### Data provided

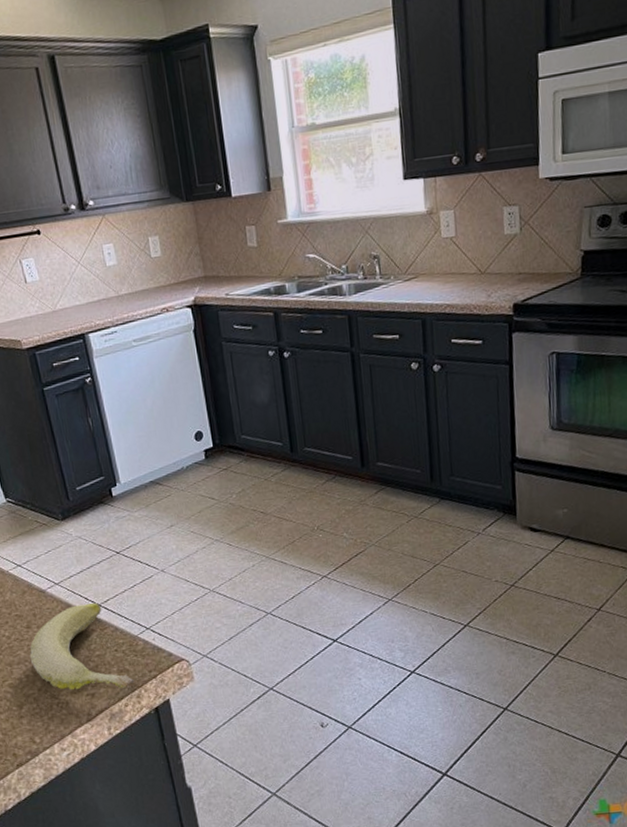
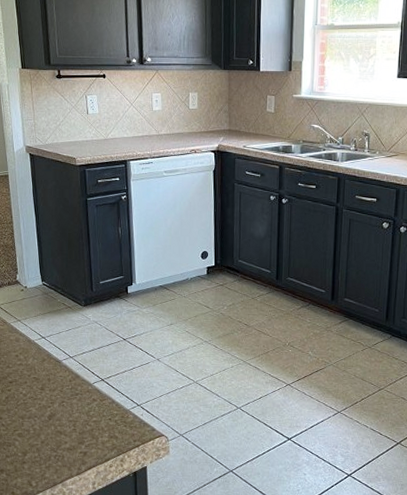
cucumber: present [29,602,135,691] -> none [39,377,121,452]

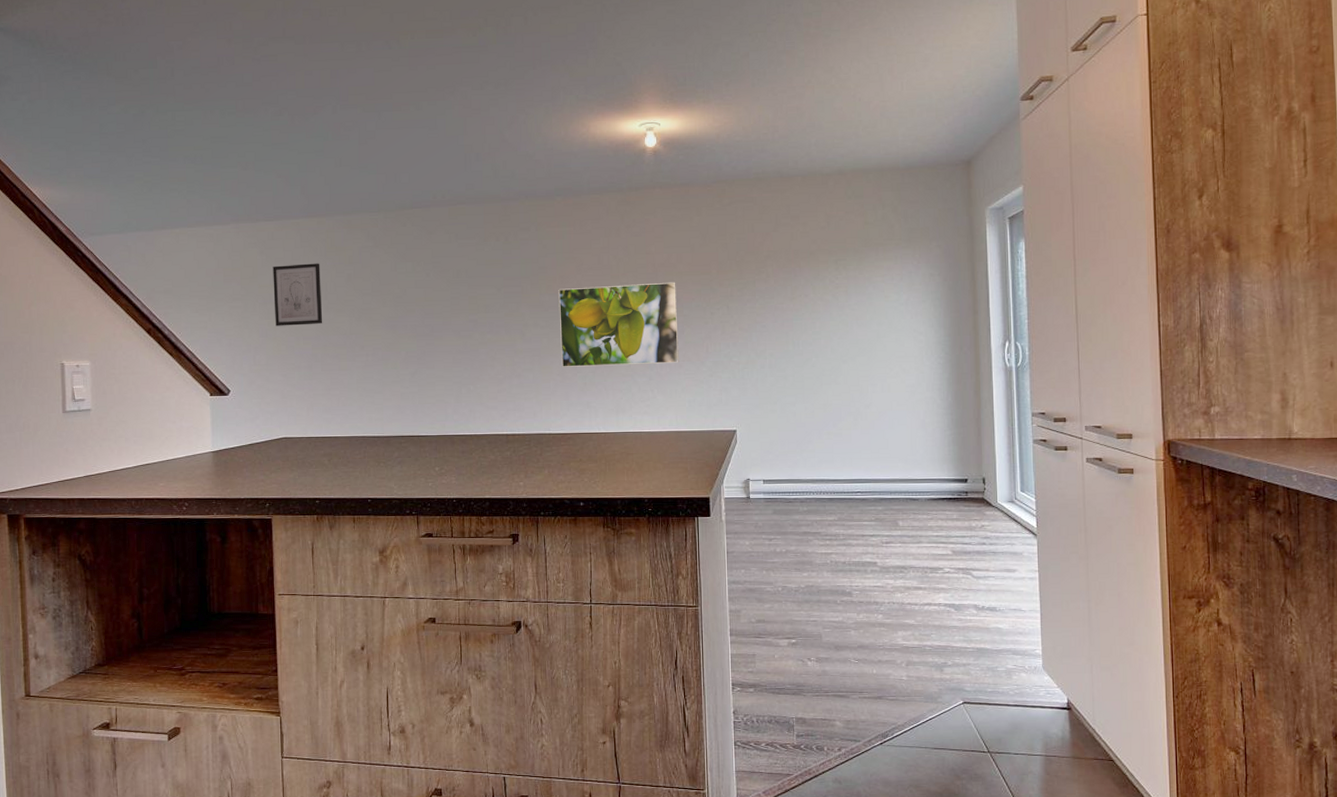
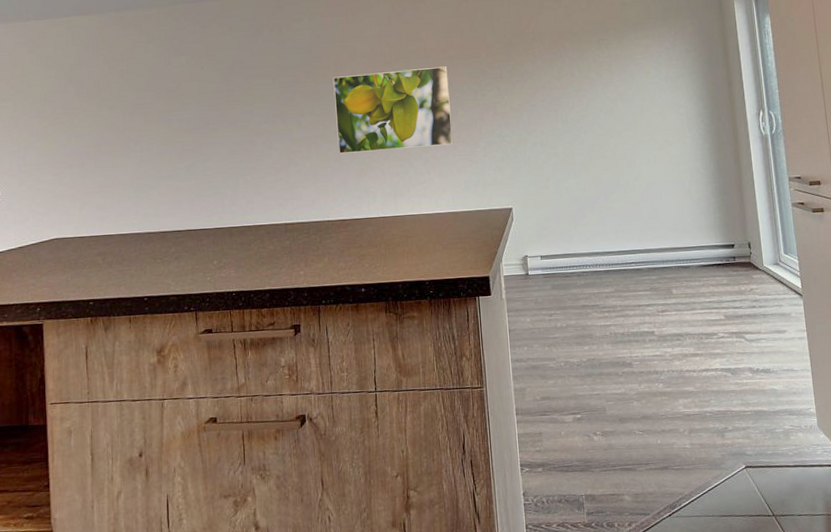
wall art: present [273,263,323,326] -> none [43,60,96,125]

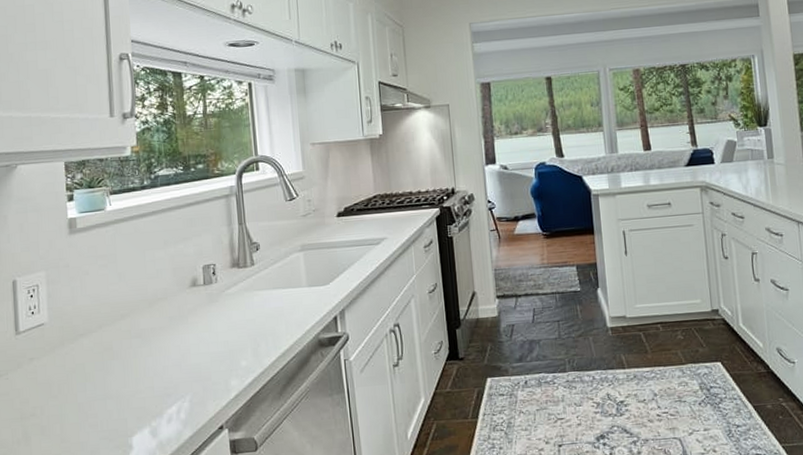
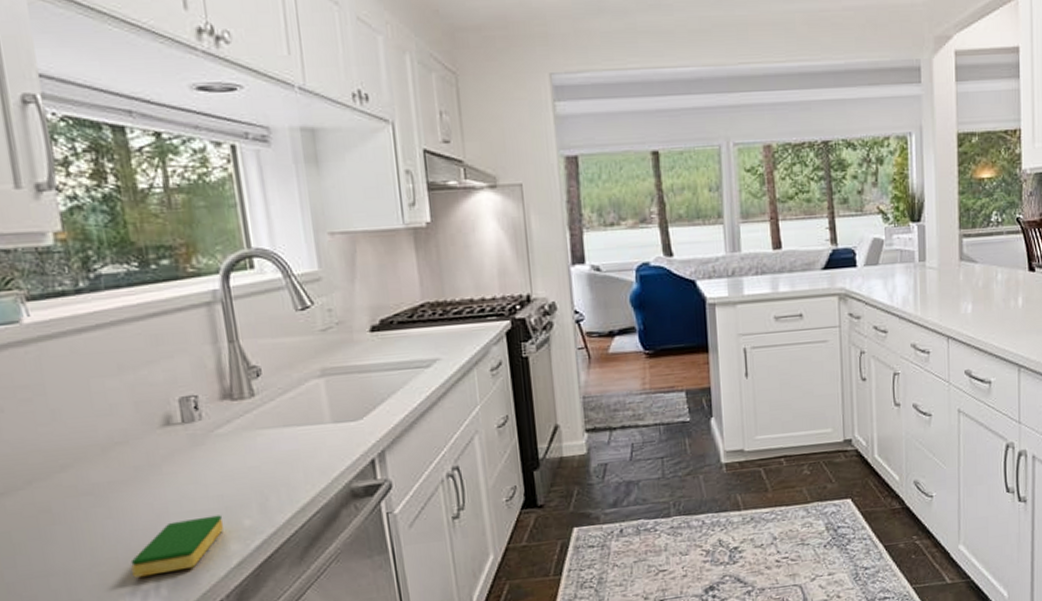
dish sponge: none [162,356,227,404] -> present [130,515,224,578]

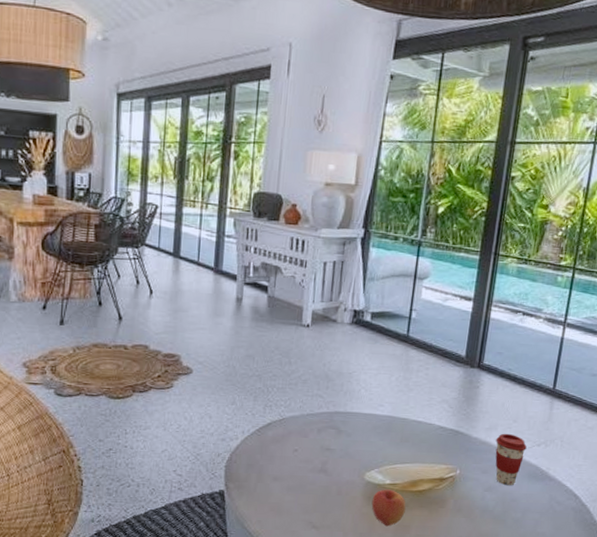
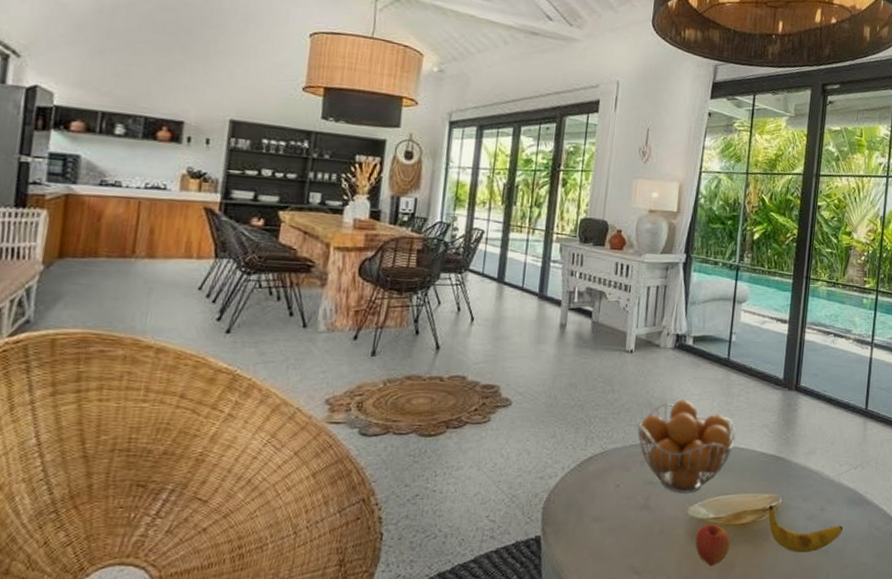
fruit basket: none [313,373,414,461] -> present [636,399,736,494]
banana: none [445,474,522,520] -> present [768,504,843,552]
coffee cup: present [495,433,527,486] -> none [815,457,845,513]

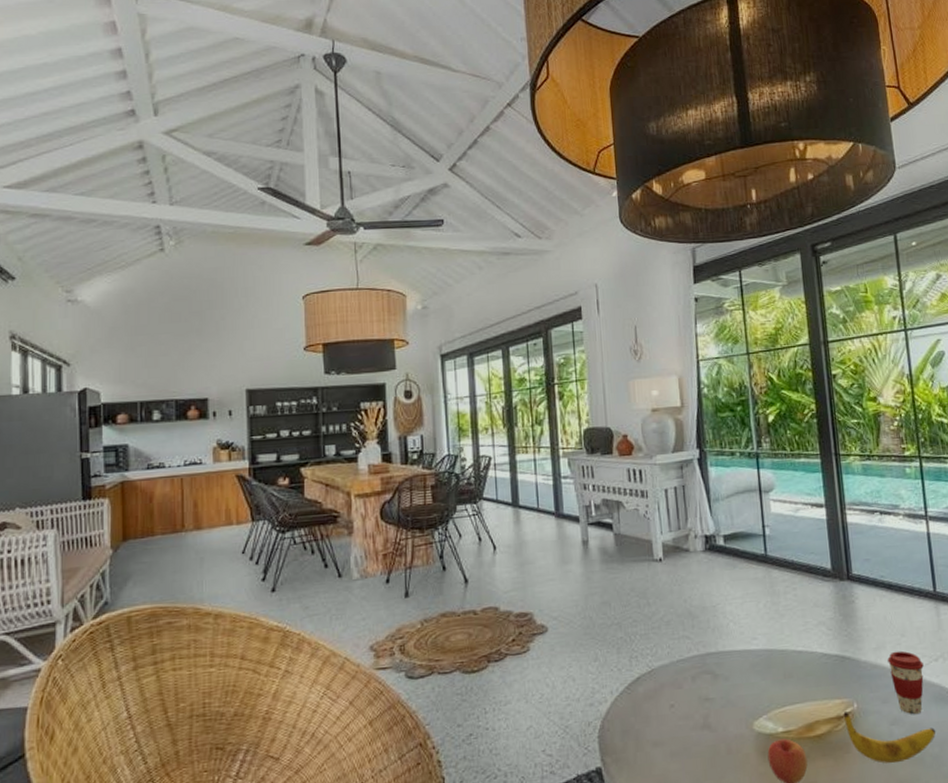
fruit basket: present [636,399,736,494] -> none [680,604,791,708]
coffee cup: none [815,457,845,513] -> present [887,650,924,715]

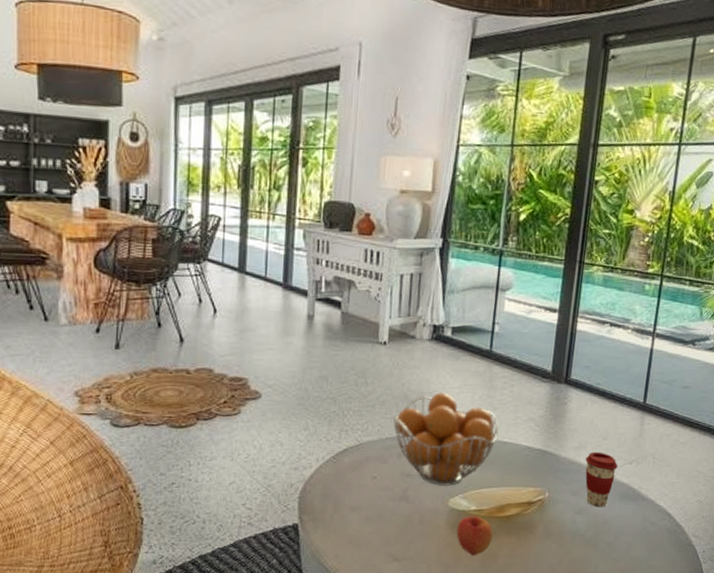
fruit basket: none [680,604,791,708] -> present [392,392,499,486]
banana: present [843,710,935,764] -> none [533,498,614,545]

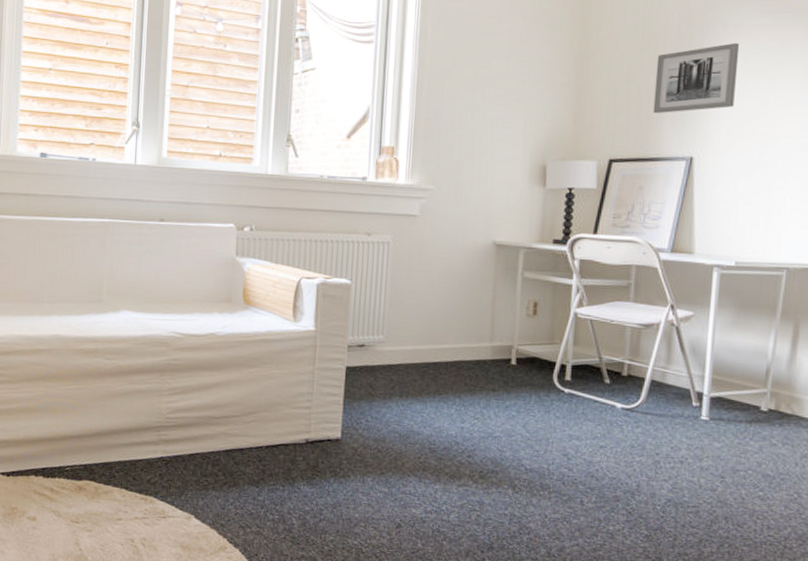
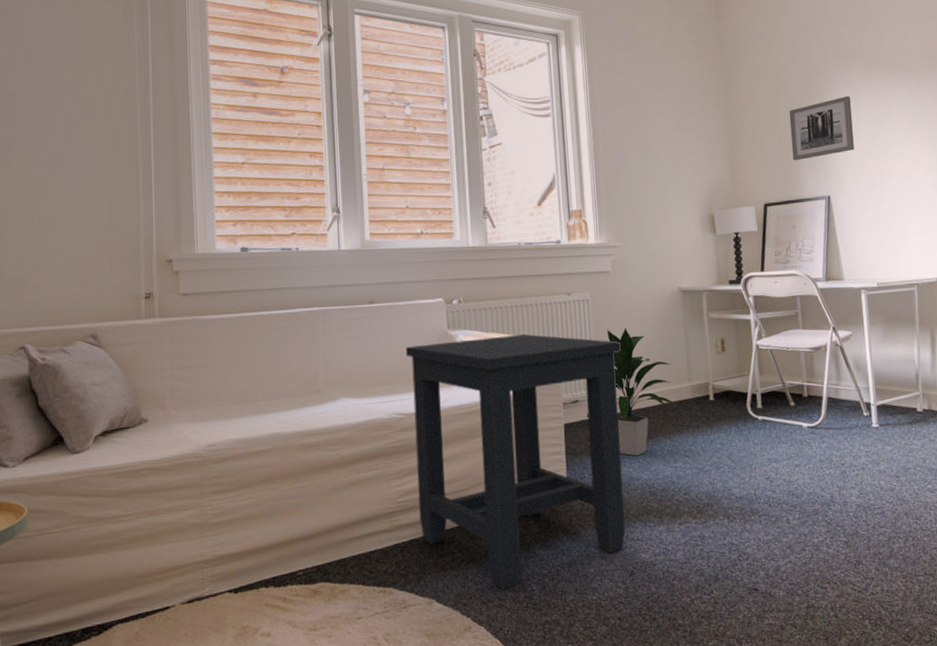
side table: none [187,268,419,519] -> present [405,334,626,590]
indoor plant: none [371,275,474,411] -> present [586,328,678,456]

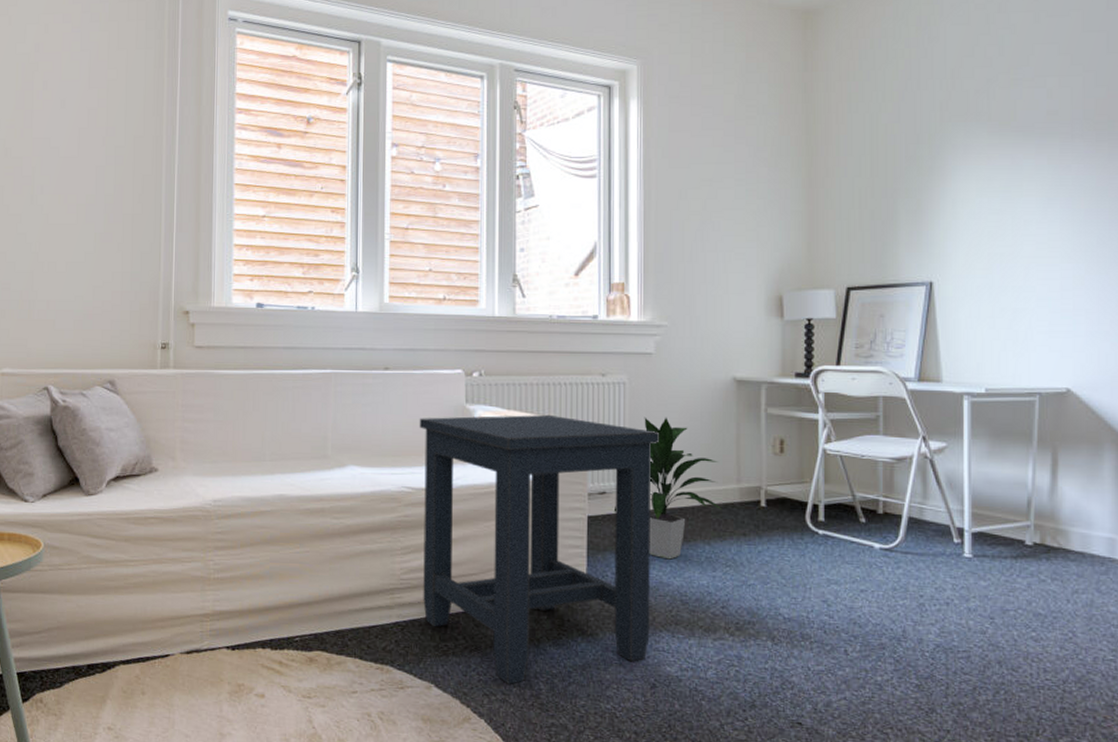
wall art: present [789,96,854,161] -> none [887,164,971,239]

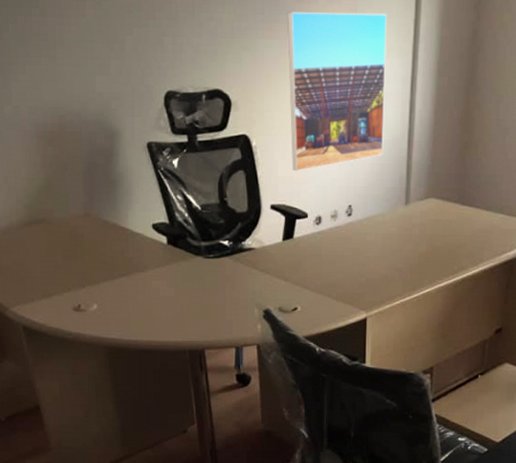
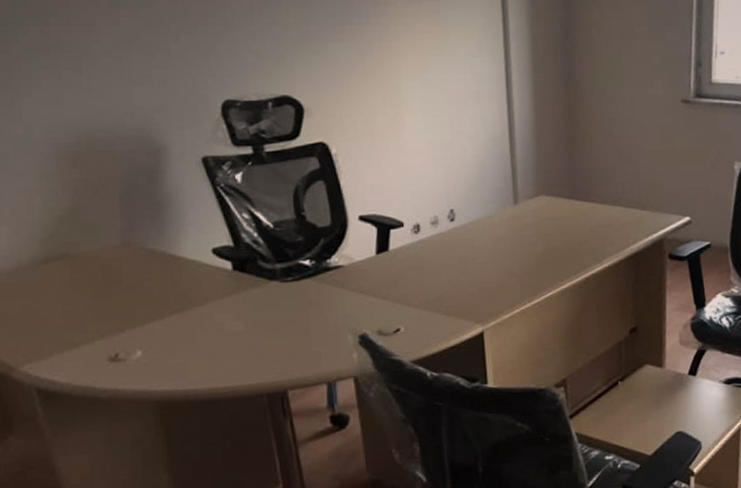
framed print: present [287,12,387,172] -> none [363,13,484,178]

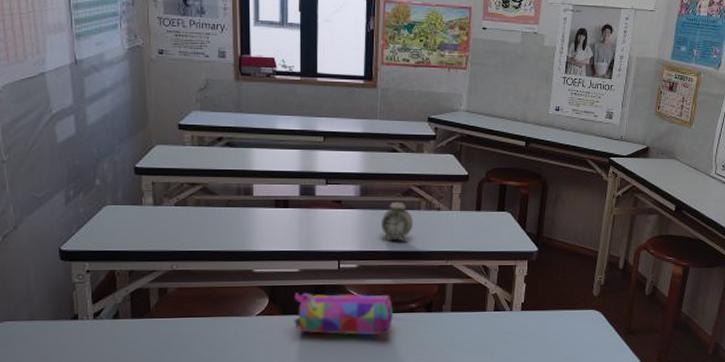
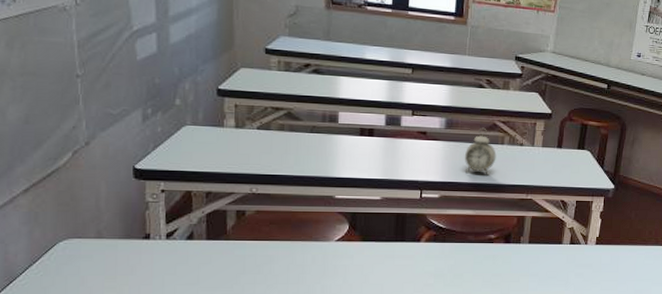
pencil case: present [294,292,393,336] -> none [373,220,472,264]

######

Task: In the listing above, find every line with the word "wall" and copy it out.

Finished task:
wall art: present [273,263,323,326] -> none [43,60,96,125]
wall art: present [789,96,854,161] -> none [887,164,971,239]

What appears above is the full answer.